みなさまは、『仙台四郎』という名前を聞いたことがありますか。招き猫のように、お店のレジの横に置いてある写真や置物を見たことがある方もいるとは思いますが、商売繁盛の神様のことです。
仙台四郎は本名を芳賀四郎といい、明治時代に仙台に実在した人物です。生家は裕福でしたが、子供のころ広瀬川に落ちて生死の境をさまよったことが原因で、知的障害を負ったため「四郎馬鹿(しろばか)」と呼ばれていたそうです。人に危害をなすこともなく、いつもニコニコと笑っていたといいます。
この四郎さんは、仙台の街を徘徊しながらフラリとお店に立ち寄っては、その辺に立てかけてある箒をもってお店の周りを掃いてくれたり、勝手に厨房に入りご飯を食べていったそうです。
やがて、四郎さんが立ち寄ったお店は繁盛するようになったことから、四郎さんは『福の神』と呼ばれるようになり、どこのお店でもタダでもてなされたということです。
「四郎馬鹿には不思議な力がある」との噂を聞き、わざと店先に箒を置いているような下心のあるお店には寄らずに、純粋な心で良い人、悪い人を見分け、良い人のお店だけに立ち寄ったのだそうです。四郎さんは、直感的に自分を心から歓迎してくれるお店と、そうでないお店を見分けていたのです。
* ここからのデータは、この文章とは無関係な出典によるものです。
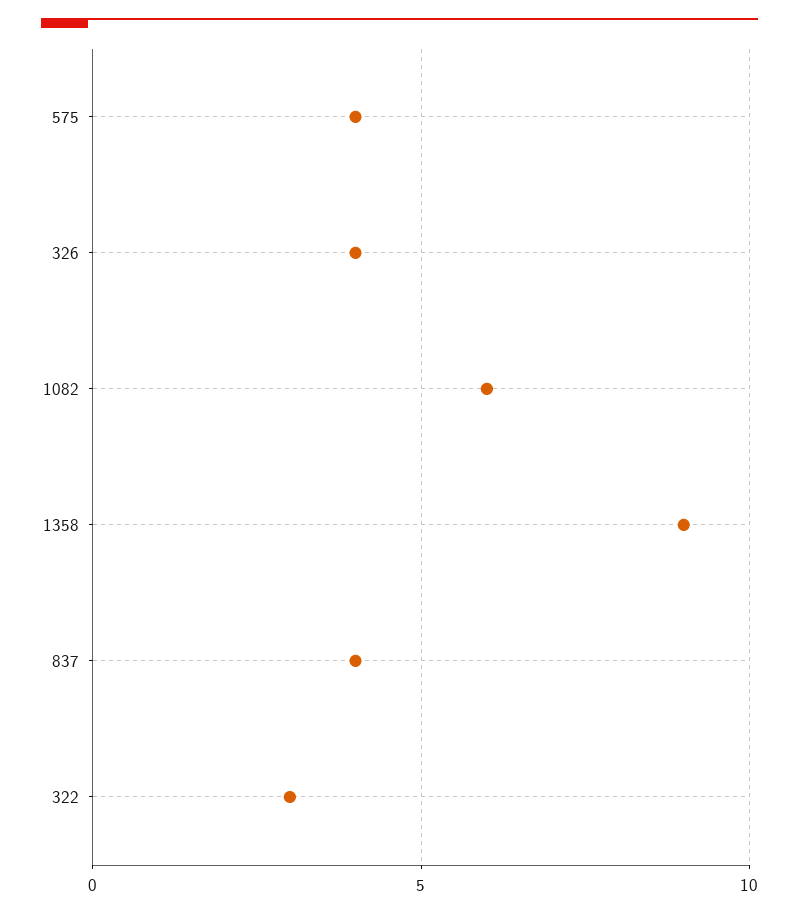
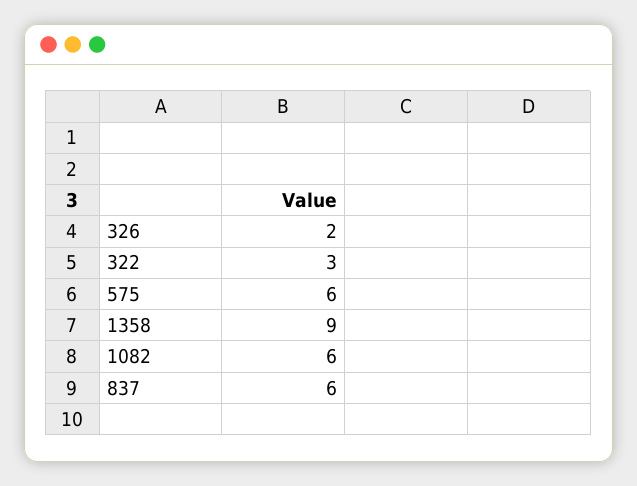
  {
-   "575": 4,
+   "575": 6,
-   "326": 4,
+   "326": 2,
    "1082": 6,
    "1358": 9,
-   "837": 4,
+   "837": 6,
    "322": 3
  }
それでは、四郎さんを大切にしたお店はどうして繁盛したのでしょうか。きっと四郎さんは、お客様の象徴だったのに違いありません。お店を訪ねてきたすべての人を分け隔てなく心から歓迎する、そんな商人こそが繁盛することを教えてくれているのではないでしょうか。
お店には、お客様だけではなく、仕入業者さん、郵便屋さん、道を尋ねる人、時には借金取りも来るかもしれません。しかし、お金を直接落としてくれるお客様だけを快くお迎えして、業者さんなどは冷たく裏口に回すといった経営観をもった経営者は少なくありません。
商売は、効率性の追求だけでは成り立ちません。飾り立てられた表面だけを見て来られるお客様も一部にはいますが、多くのお客様は、その奥に込められた真心を無意識に感じてお店に来てくださるのです。いつ四郎さんが来ても、気持ちよく迎え入れられる空気感のあるお店に、お客様は引き寄せられるのです。くれぐれも、四郎さんを追い払ってしまうことのないように。